August 18, 2012 - Saturday of the Nineteenth Week in Ordinary Time

Ezekiel 18:1-10, 13, 30-32
Psalm 51:12-15, 18-19
Matthew 19:13-15


When a child was considered property of their parents, it made sense that their parents would be punished with the death of the child. God is saying that each child is a person with their own dignity, their own responsibility. In the Gospel, the Apostles try to prevent the people from bring their children to Jesus. They consider Jesus too important to waste his time blessing children. He has sermons to give and people to heal. Jesus goes further than the prophecy of Ezekiel: He declares that children not only have an equal dignity to adults, but they are greater inasmuch as they are models for us. This sets the way of the world completely on its head. Jesus does that all the time: “Blessed are the poor.” “Love your enemy.” And now, “learn from children.”
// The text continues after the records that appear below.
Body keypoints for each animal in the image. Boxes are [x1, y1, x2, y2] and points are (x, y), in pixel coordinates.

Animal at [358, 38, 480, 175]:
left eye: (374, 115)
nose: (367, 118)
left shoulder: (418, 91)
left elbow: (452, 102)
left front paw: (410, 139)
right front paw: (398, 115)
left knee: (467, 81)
What can we learn from a child who comes into this world knowing nothing? We can teach children math, reading, history, and every other human science. What could they possibly teach us except what we have taught them? But the Kingdom of heaven belongs to children, and we want it for ourselves too so we must learn a kind of wisdom from children.
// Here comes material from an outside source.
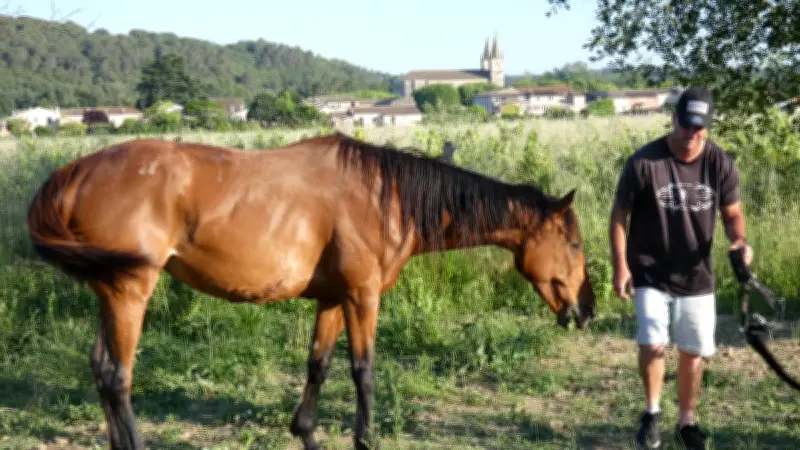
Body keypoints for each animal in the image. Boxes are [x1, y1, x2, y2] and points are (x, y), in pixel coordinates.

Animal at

A child is a person who literally has nothing. They have no possessions, no strength, no education. They depend on adults for everything. When we look at a child we should see someone loved so much by God, someone full of potential, someone whom we want to help in any way that we can. So we can learn from children about human dignity that is not dependent on any accomplishment or usefulness. Then, when we look at other people, we should see them the same way, without being blinded by whatever their years on earth have done; we should see the beloved child, the human dignity that is ours, unearned but unlosable.
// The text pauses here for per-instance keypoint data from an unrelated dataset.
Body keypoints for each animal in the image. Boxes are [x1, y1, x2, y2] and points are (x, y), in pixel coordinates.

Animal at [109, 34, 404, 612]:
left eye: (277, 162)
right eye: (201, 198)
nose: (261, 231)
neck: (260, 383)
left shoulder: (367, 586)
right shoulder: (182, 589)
To see that human dignity in ourself and in every person is to begin to love everyone. When we look at someone and do not think about how we can use them or even whether they impress us, we are acknowledging that there is something precious in them and in every human being. What is most precious in us is what we share in common with the version of ourself from however many years ago when we were a little child, or even from before we were born.